Book Report: The World’s Greatest News Photos 1840-1980 by Selected and Edited by Craig T. Norback and Melvin Gray (1980)

Book coverWell, those boys have done it to me again. Like Ron Burgandy finding a question mark on his teleprompter, if I find a book on the table beside the sofa, I must read it. Even if I have already read it. In this case, I read this book in 2011. The boys, you may remember, also did this when they shuffled You Can Tell You’re A Midwesterner When… into this same stack.

At any rate, the book hasn’t changed at all: It’s a collection of noteworthy news photos from the very first deguerreotype taken in Paris in 1839 to the highlights of the Carter administration. Many of the images will be familiar, as their iconic images that have generally swayed public opinion in the leftward direction.

This time through, though, perhaps because I now have little adhesive tabs for flagging things in books (I don’t write or highlight in books, much to the disappointment of my college professors who thought it important that I “dialog with the text” by writing in books that I would no longer be able to sell back to the college bookstore or to shelve and never review again unless my kids got it out and put it on my side table), I have highlit some things that are just wrong in the captions:

  • In a caption to a photo of Winston Churchill, it says:

    England’s darkest hours were eased by Prime Minister Winstone Churchill, who promised the people “blood, sweat, and tears,” but ultimate victory.

    But Churchill did not “promise” “blood, sweat, and tears.” The actual phrase he used in his speech to the House of Commons was:

    I would say to the House, as I said to those who have joined this government: “I have nothing to offer but blood, toil, tears and sweat.”

    He offered/promised his blood, toil, tears, and sweat–not the listeners’ or just generic bodily fluids.

  • About Super Bowl III:

    The 1969 Super Bowl was “Broadway Joe’s” best year, and he played brilliantly–leading the Jets to a 16-7 victory over the Baltimore Colts. For the National Football League, it was their first Super Bowl win.

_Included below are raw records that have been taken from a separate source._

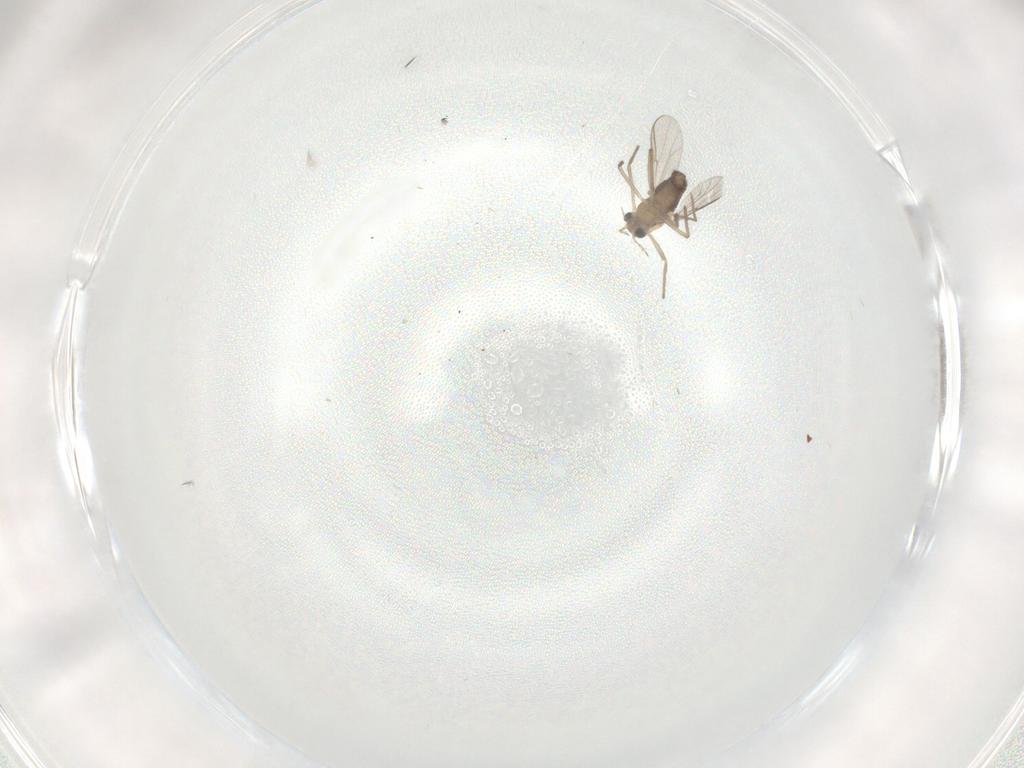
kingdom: Animalia
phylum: Arthropoda
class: Insecta
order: Diptera
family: Chironomidae
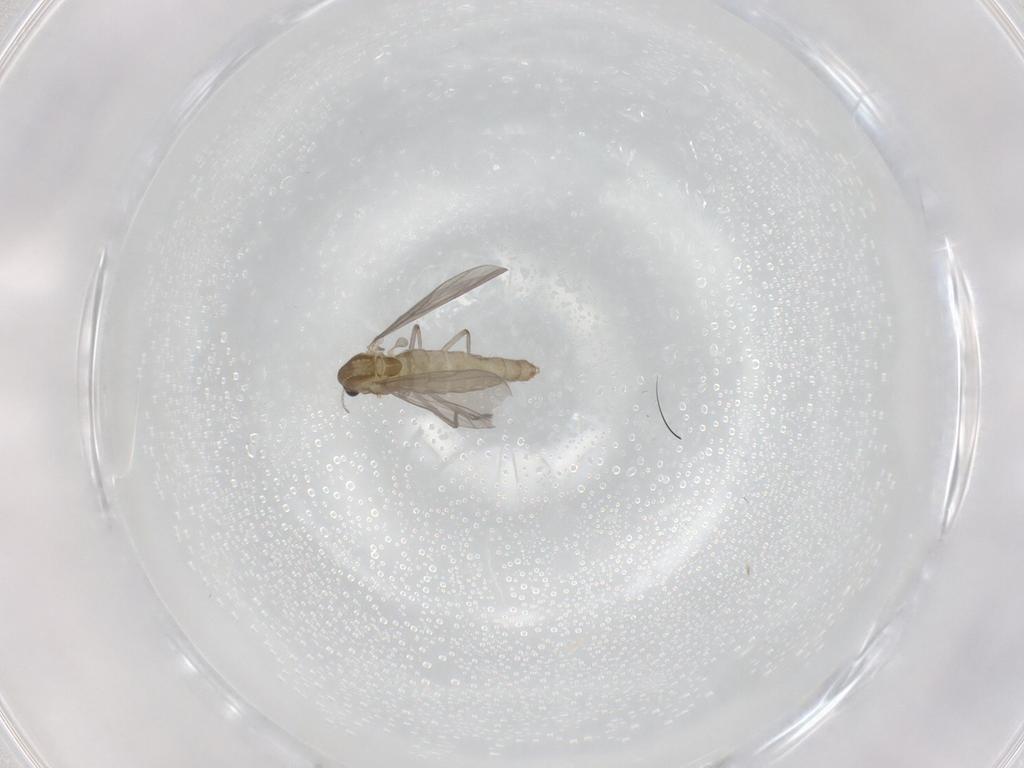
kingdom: Animalia
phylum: Arthropoda
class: Insecta
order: Diptera
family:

    Sweet Christmas, knowledgeable football fans, even those who have not read a book about that very Super Bowl in the last six months (Countdown to Super Bowl in August) know that the Jets are in the American Football Conference–then the American Football League, and it was that conference’s first Super Bowl victory since the Green Bay Packers won the first two.

When I read trivia books and run across a fact that I know is not true (often planted by the authors/publishers to spot people who use the questions in violation of copyright), I have to doubt everything I read in the book that I don’t already know.

Even in a collection of “news” photos published in 1980, I have to do the same.